**ACTION ITEM:** Which lines below fall between the one containing "unit tests that can be run objectively." and the one containing "is the path"? Repeat them exactly, counting both of those lines, and add nothing else.

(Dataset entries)
########

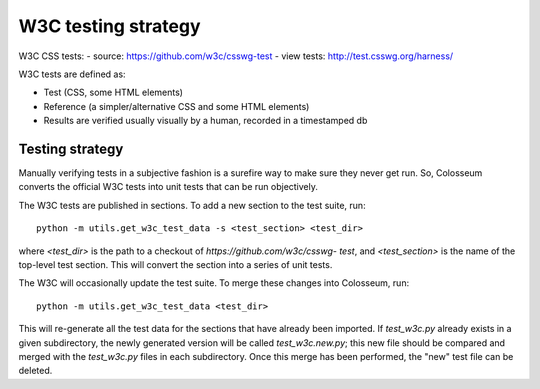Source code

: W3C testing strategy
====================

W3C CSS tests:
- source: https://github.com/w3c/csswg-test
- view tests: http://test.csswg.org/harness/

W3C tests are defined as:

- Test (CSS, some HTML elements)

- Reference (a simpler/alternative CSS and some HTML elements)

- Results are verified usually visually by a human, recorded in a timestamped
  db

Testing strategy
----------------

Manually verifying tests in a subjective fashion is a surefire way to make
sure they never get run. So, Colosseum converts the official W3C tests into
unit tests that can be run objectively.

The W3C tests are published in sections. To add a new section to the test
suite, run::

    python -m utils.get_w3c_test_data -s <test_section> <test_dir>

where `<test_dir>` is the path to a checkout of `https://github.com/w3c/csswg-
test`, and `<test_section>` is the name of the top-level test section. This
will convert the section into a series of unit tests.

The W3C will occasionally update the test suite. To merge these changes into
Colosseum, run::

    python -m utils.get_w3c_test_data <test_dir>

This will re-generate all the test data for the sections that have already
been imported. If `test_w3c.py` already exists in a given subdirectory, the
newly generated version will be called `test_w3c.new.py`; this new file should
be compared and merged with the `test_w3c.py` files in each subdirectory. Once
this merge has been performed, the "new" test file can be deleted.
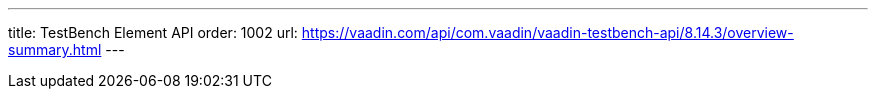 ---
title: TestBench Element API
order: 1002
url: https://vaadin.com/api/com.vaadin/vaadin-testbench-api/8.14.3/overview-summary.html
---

########

**TASK RESPONSE:**
unit tests that can be run objectively.

The W3C tests are published in sections. To add a new section to the test
suite, run::

    python -m utils.get_w3c_test_data -s <test_section> <test_dir>

where `<test_dir>` is the path to a checkout of `https://github.com/w3c/csswg-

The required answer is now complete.